The elimination of early-release Wednesdays would help out working parents who would otherwise have to arrange extra child care for those after-school hours. The split schedule, however, adds other challenges: Parents with kids in different grades may have to coordinate two separate pickups and drop-offs each day, and parents who are also teachers may have schedules that don’t align with their kids.
Another factor to consider: While the new calendar has more structured professional development days, teachers would lose the weekly block of time on early-release Wednesdays that they could use for planning and collaboration.
The district is also planning a new HyFlex program that will implement some of the asynchronous learning tools that evolved from the pandemic to give more flexibility to students who participate in competitive sports, performing arts and internships during the day.
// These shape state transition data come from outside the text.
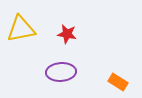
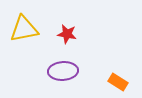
yellow triangle: moved 3 px right
purple ellipse: moved 2 px right, 1 px up
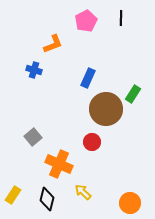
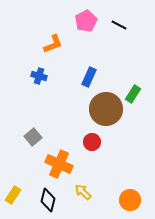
black line: moved 2 px left, 7 px down; rotated 63 degrees counterclockwise
blue cross: moved 5 px right, 6 px down
blue rectangle: moved 1 px right, 1 px up
black diamond: moved 1 px right, 1 px down
orange circle: moved 3 px up
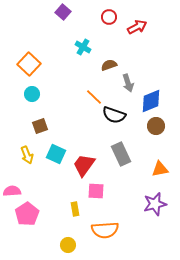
Administrators plan to formalize that program over the next few weeks, according to Baugh. An update on the program is on the agenda for Tuesday’s meeting.
That could make a difference in the eyes of parents like Julianne Stokes and Heather Hutto, who both expressed concerns about the impact of the schedule changes on their student-athlete kids in interviews earlier this month.
Hutto’s two skier sons enrolled in a different online school for the pandemic school year; she has submitted an intent to re-enroll them in district this fall, but expressed trepidation about returning if the proposed calendar is approved without clear programs in place to maintain flexibility.
Hutto and Stokes both said they would like to see more transparency from the district on the calendar changes and HyFlex program.
“Nothing’s clear,” Hutto said. “I think the community as a whole is just really confused.”
Survey rollout to gather feedback has had some hiccups this year; not everyone who was on the list to receive links actually received them the first time around. Earlier iterations of the calendar proposed this spring didn’t all include both the split schedule and elimination of early-release Wednesdays.
“I feel like a lot of people just didn’t understand the drastic change,” Stokes said.
The calendar isn’t set in stone for future academic years, Baugh noted — and the elimination of early-release days, while different from the status quo, would be a return to the way the district operated more than a decade ago.
“This is not a radical concept,” Baugh said. “It’s just not how we’ve done things for the last 15 years.”
But for families whose school year has been upended by the COVID-19 pandemic, Stokes suggested getting back to the “new normal” should mean more normal than new.
“There has been so much change in the past year and a half. Why make more change and disruption and stress people out — teachers, students, parents, you know?” She said. “Its a huge stress. Can we just roll in to getting back to normal?”